Nous souhaitons ren­forcer notre accom­pa­g­ne­ment des struc­tures de l’Économie Sociale et Sol­idaire avec MGEN Solu­tions. Nous avons d’ailleurs obtenu avec le groupe VYV la label­li­sa­tion CCN Sport.

Quel regard portez-vous sur les contrats collectifs obligatoires ?

L’ANI de 2013 a eu un impact sur la cou­ver­ture des ménages les plus mod­estes et l’accès aux soins. Mais, l’an dernier, l’IRDES éval­u­ait les pertes en ter­mes de bien-être supérieures aux gains, par­ti­c­ulière­ment pour les pop­u­la­tions les plus frag­iles, avec des niveaux de pro­tec­tion par­fois inférieurs. En 2017, ¼ des per­son­nes béné­fi­ciant d’une com­plé­men­taire d’entreprise avait recours à des options ou à une sur­com­plé­men­taire, ajoutant un niveau de com­plex­ité pour les assurés.

L’ANI n’aurait aucun sens dans le pub­lic, l’adhésion étant his­torique­ment indi­vidu­elle pour cor­re­spon­dre au plus proche des besoins et la sol­i­dar­ité exer­cée avec les retraités. Ce qui n’est pas le cas des con­trats col­lec­tifs oblig­a­toires portés par les entre­pris­es privées, entraî­nant une seg­men­ta­tion avec les act­ifs. Enfin, la pro­tec­tion sociale des fonc­tion­naires porte l’héritage de garanties spé­ci­fiques fondées sur un cou­plage san­té et prévoy­ance répon­dant à la spé­ci­ficité du statut des fonctionnaires.

Quel rôle peut jouer la MGEN dans la société de la longévité et la Silver économie ?

La MGEN s’engage dans le bien-vieil­lir, notam­ment par l’innovation tech­nologique et sociale au ser­vice de la médecine et de la préven­tion. Elle a d’ailleurs été labélisée dans le cadre de l’art. 51 de la LFSS 2018 pour porter des expéri­men­ta­tions avec le min­istère de la San­té. Mais c’est davan­tage sur la dépen­dance que se braque­nt les regards aujourd’hui, un marché encore restreint avec des offres sou­vent complexes.

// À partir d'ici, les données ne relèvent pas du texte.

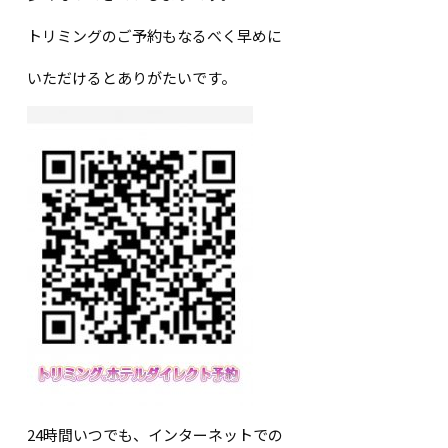
トリミングのご予約もなるべく早めに
いただけるとありがたいです。
24時間いつでも、インターネットでの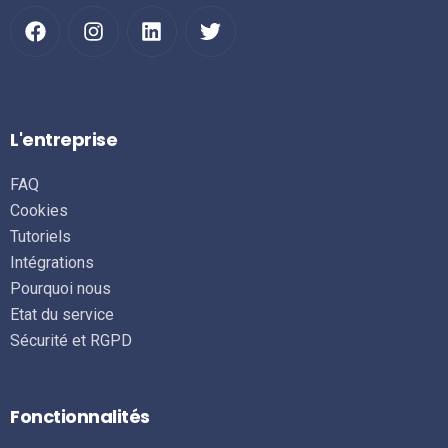
L'entreprise
FAQ
Cookies
Tutoriels
Intégrations
Pourquoi nous
Etat du service
Sécurité et RGPD
Fonctionnalités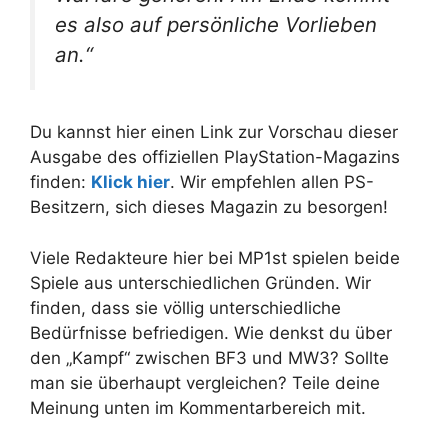
es also auf persönliche Vorlieben
an.“
Du kannst hier einen Link zur Vorschau dieser
Ausgabe des offiziellen PlayStation-Magazins
finden:
Klick hier
. Wir empfehlen allen PS-
Besitzern, sich dieses Magazin zu besorgen!
Viele Redakteure hier bei MP1st spielen beide
Spiele aus unterschiedlichen Gründen. Wir
finden, dass sie völlig unterschiedliche
Bedürfnisse befriedigen. Wie denkst du über
den „Kampf“ zwischen BF3 und MW3? Sollte
man sie überhaupt vergleichen? Teile deine
Meinung unten im Kommentarbereich mit.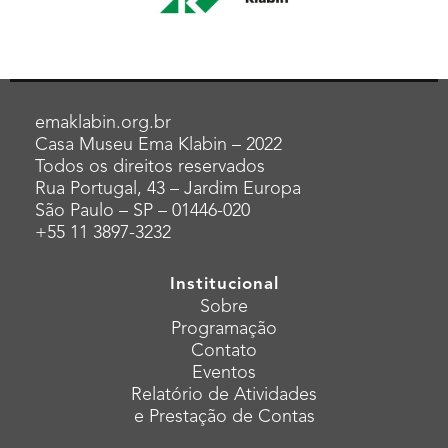
emaklabin.org.br
Casa Museu Ema Klabin – 2022
Todos os direitos reservados
Rua Portugal, 43 – Jardim Europa
São Paulo – SP – 01446-020
+55 11 3897-3232
Institucional
Sobre
Programação
Contato
Eventos
Relatório de Atividades
e Prestação de Contas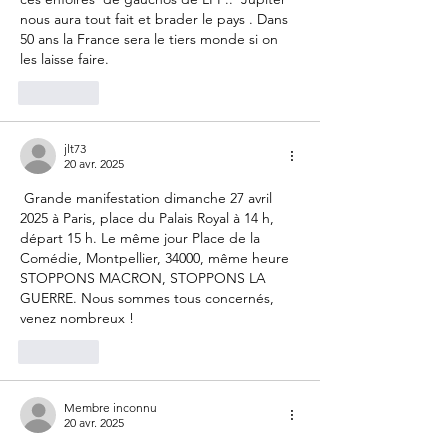
nous aura tout fait et brader le pays . Dans 
50 ans la France sera le tiers monde si on 
les laisse faire.
J'aime
jlt73
20 avr. 2025
 Grande manifestation dimanche 27 avril 
2025 à Paris, place du Palais Royal à 14 h, 
départ 15 h. Le même jour Place de la 
Comédie, Montpellier, 34000, même heure
STOPPONS MACRON, STOPPONS LA 
GUERRE. Nous sommes tous concernés, 
venez nombreux !
J'aime
Membre inconnu
20 avr. 2025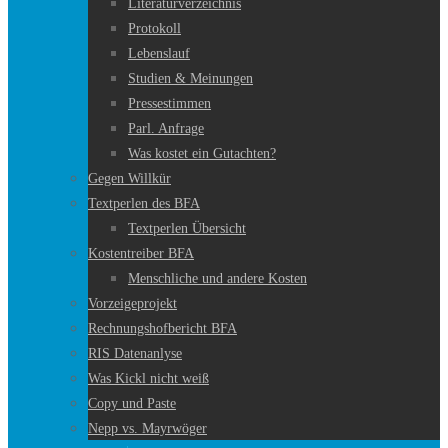
Literaturverzeichnis
Protokoll
Lebenslauf
Studien & Meinungen
Pressestimmen
Parl. Anfrage
Was kostet ein Gutachten?
Gegen Willkür
Textperlen des BFA
Textperlen Übersicht
Kostentreiber BFA
Menschliche und andere Kosten
Vorzeigeprojekt
Rechnungshofbericht BFA
RIS Datenanlyse
Was Kickl nicht weiß
Copy und Paste
Nepp vs. Mayrwöger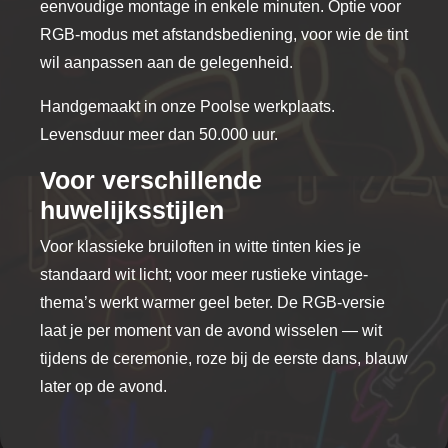
eenvoudige montage in enkele minuten. Optie voor
RGB-modus met afstandsbediening, voor wie de tint
wil aanpassen aan de gelegenheid.
Handgemaakt in onze Poolse werkplaats.
Levensduur meer dan 50.000 uur.
Voor verschillende
huwelijksstijlen
Voor klassieke bruiloften in witte tinten kies je
standaard wit licht; voor meer rustieke vintage-
thema’s werkt warmer geel beter. De RGB-versie
laat je per moment van de avond wisselen — wit
tijdens de ceremonie, roze bij de eerste dans, blauw
later op de avond.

Nous pro­posons une garantie dépen­dance en inclu­sion dans le pro­longe­ment de notre sol­i­dar­ité intergénéra­tionnelle, com­plétée par une impor­tante poli­tique d’accompagnements et d’action sociale pour assur­er le main­tien à domi­cile et en société le plus longtemps pos­si­ble, et un sou­tien aux aidants.

La ges­tion d’établissements sus­cite l’intérêt de groupes com­mer­ci­aux, qui pos­sè­dent déjà près d’un tiers des EHPAD. L’obligation de rentabil­ité est cepen­dant un risque pour la qual­ité de ser­vice, et les poli­tiques tar­i­faires peu­vent par­fois rejeter des pop­u­la­tions déjà frag­ilisées et vic­times de la sat­u­ra­tion des étab­lisse­ments publics.

À tra­vers les 10 EPHAD que nous gérons, au sein de VYV Care, notre pri­or­ité est de préserv­er les qual­ités humaines de traite­ment des rési­dents. C’est l’un des défis majeurs du mutu­al­isme : face aux logiques de marché, nous voulons préserv­er la sol­i­dar­ité et la dimen­sion humaine.